Ne serait-il pas temps d’abroger la loi Debré et de remettre l’école de la République au cœur de l’émancipation citoyenne ? Faut-il une mesure choc au point de déséquilibrer l’entièreté du système éducatif ? Les députés Insoumis – Nouveau Front Populaire ont eu le mérite d’avoir proposé un amendement – adopté – au Projet de Loi de Finance 2025 en reportant 6 milliards d’euros destinés à l’enseignement privé du premier et second degré vers le public, afin de rendre gratuits les cantines, les transports et fournitures scolaires. Si certains objecteront que, privé de cette somme, les établissements privés la répercuteront sur les tarifs facturés aux parents d’élèves, ces derniers auront toujours le choix de revenir vers le public…

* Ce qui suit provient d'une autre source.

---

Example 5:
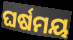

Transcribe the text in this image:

ଘର୍ଷମୟ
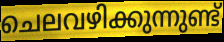
ചെലവഴിക്കുന്നുണ്ട്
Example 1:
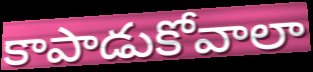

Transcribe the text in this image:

కాపాడుకోవాలా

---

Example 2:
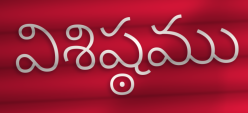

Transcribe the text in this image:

విశిష్ఠము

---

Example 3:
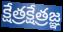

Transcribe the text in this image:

క్షేత్రక్షేత్రజ్ఞ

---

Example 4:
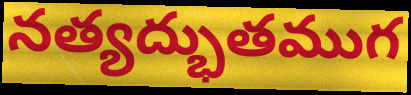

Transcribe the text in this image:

నత్యద్భుతముగ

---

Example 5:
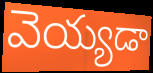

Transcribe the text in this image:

వెయ్యడా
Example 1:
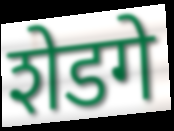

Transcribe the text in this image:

शेडगे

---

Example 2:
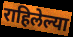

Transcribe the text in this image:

राहिलेल्या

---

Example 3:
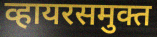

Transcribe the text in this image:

व्हायरसमुक्त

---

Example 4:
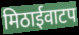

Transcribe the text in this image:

मिठाईवाटप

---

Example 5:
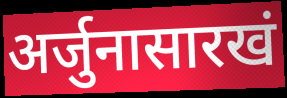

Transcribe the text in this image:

अर्जुनासारखं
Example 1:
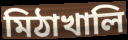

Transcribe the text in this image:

মিঠাখালি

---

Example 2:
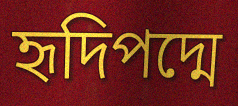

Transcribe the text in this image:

হৃদিপদ্মে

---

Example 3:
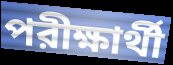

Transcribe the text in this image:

পরীক্ষার্থী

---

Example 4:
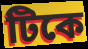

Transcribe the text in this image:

টিকে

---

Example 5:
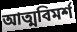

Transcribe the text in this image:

আত্মবিমর্শ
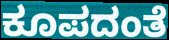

Si la mesure a peu de chances d’être conservée après le passage du budget au Sénat et un probable usage de l’article 49.3 de la Constitution, elle propose néanmoins une piste pour trouver des financements éminemment nécessaires pour l’école publique, dans un contexte de disette budgétaire. Si l’option d’une suppression de l’école privée fait toujours peur à la gauche quarante ans après l’échec de la loi Savary en 1984, il ne fait aucun doute que le système actuel à deux vitesses ne peut pas perdure en l’état. A minima, un plus fort contrôle des pratiques du privé et un resserrement des financements publics pour les attribuer aux établissements qui en ont le plus besoin semble évident. Quant aux disparités sociales entre établissements, elles ne pourront être résorbées que par une contrainte forte imposée par l’État, voire une fin de l’école privée.